* Document excerpt *

Cheers Magazine, a publication of the Commonwealth Magazine Group, interviews President Zhang-Hua Fong for their Best Graduate Schools Guide
The annual Best Graduate Schools Guide published by Cheers Magazine offers up-to-date and in-depth insights into local and foreign graduate schools. The guide also includes a survey regarding the types of graduates preferred by companies, which serves as a reference for younger readers in planning their career paths. Due to the outstanding performance of National Chung Cheng University (CCU) graduates this year, Cheers Magazine conducted an exclusive interview with CCU president Dr. Zhang-Hua Fong. The interview will give readers an in-depth understanding of CCU’s distinct advantages.
During the previous CCU commencement held last June, a group of students hung a protest banner from the auditorium’s balcony while President Fong was delivering his speech. They claimed that the school had failed to notify all teaching assistants of their pay cuts, and had also failed to handle disputes pertaining to school affairs in a proper manner. Some students raised their hands to express their support for the protest. Thankfully, the atmosphere of the protest was relatively peaceful even though the auditorium was packed with thousands of attendees.
When this incident was brought up, President Fong remained unruffled and responded with an approving smile. For President Fong, a protest is an appropriate means of exerting influence, as long as it is reasonable. As he put it, “We want our students to have the ability to judge and solve problems.”

* Supplied information *
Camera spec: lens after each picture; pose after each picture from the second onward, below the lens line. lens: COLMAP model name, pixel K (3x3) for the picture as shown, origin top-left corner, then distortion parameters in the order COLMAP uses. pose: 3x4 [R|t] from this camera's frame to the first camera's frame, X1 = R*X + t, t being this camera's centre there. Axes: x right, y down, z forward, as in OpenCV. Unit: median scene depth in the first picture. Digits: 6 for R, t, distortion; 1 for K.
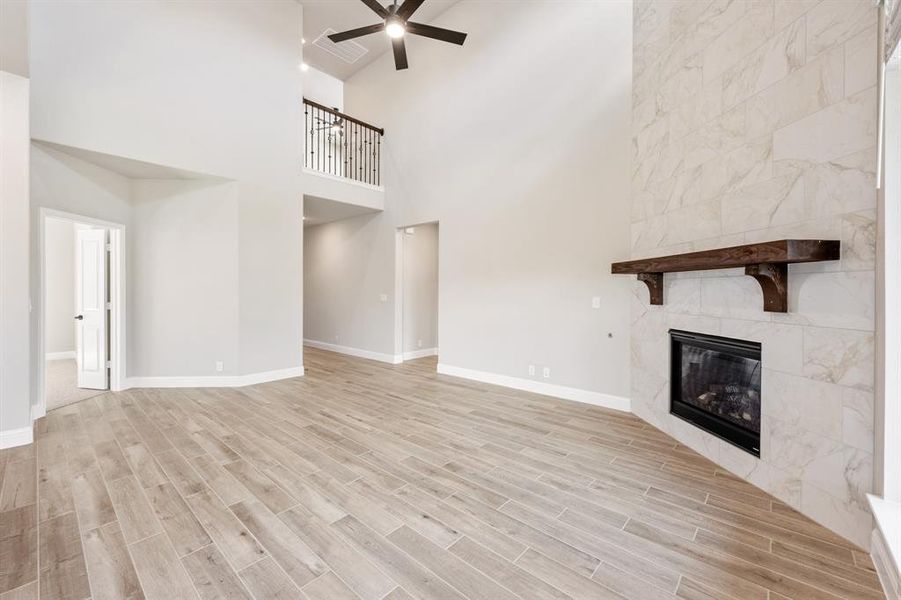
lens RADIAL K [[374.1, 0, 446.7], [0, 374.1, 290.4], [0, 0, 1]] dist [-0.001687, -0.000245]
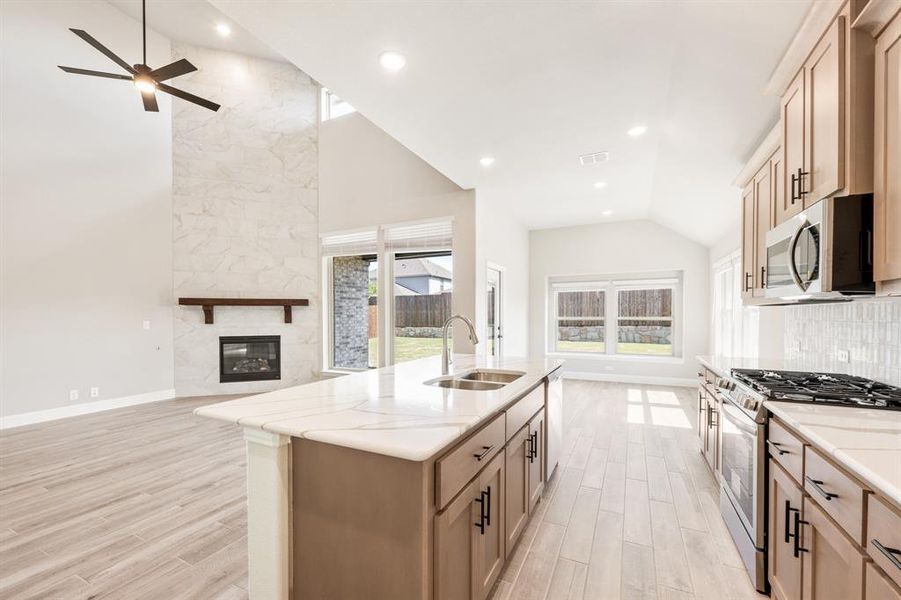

* Questions *
1/ Reproduce the passage of the article on the Cheers Magazine interview starting with "Cheers Magazine, a" and going on through "CCU’s distinct advantages.".
2/ Summarize the article on the Cheers Magazine interview in two sentences.

* Task results *
1/
Cheers Magazine, a publication of the Commonwealth Magazine Group, interviews President Zhang-Hua Fong for their Best Graduate Schools Guide
The annual Best Graduate Schools Guide published by Cheers Magazine offers up-to-date and in-depth insights into local and foreign graduate schools. The guide also includes a survey regarding the types of graduates preferred by companies, which serves as a reference for younger readers in planning their career paths. Due to the outstanding performance of National Chung Cheng University (CCU) graduates this year, Cheers Magazine conducted an exclusive interview with CCU president Dr. Zhang-Hua Fong. The interview will give readers an in-depth understanding of CCU’s distinct advantages.

2/ Because of the outstanding performance of National Chung Cheng University graduates this year, Cheers Magazine interviewed CCU president Dr. Zhang-Hua Fong for its annual Best Graduate Schools Guide. When the interview brought up a peaceful student protest at last June's commencement over unannounced teaching-assistant pay cuts and the handling of school disputes, Fong stayed unruffled and said a reasonable protest is an appropriate means of exerting influence, since the school wants its students to be able to judge and solve problems.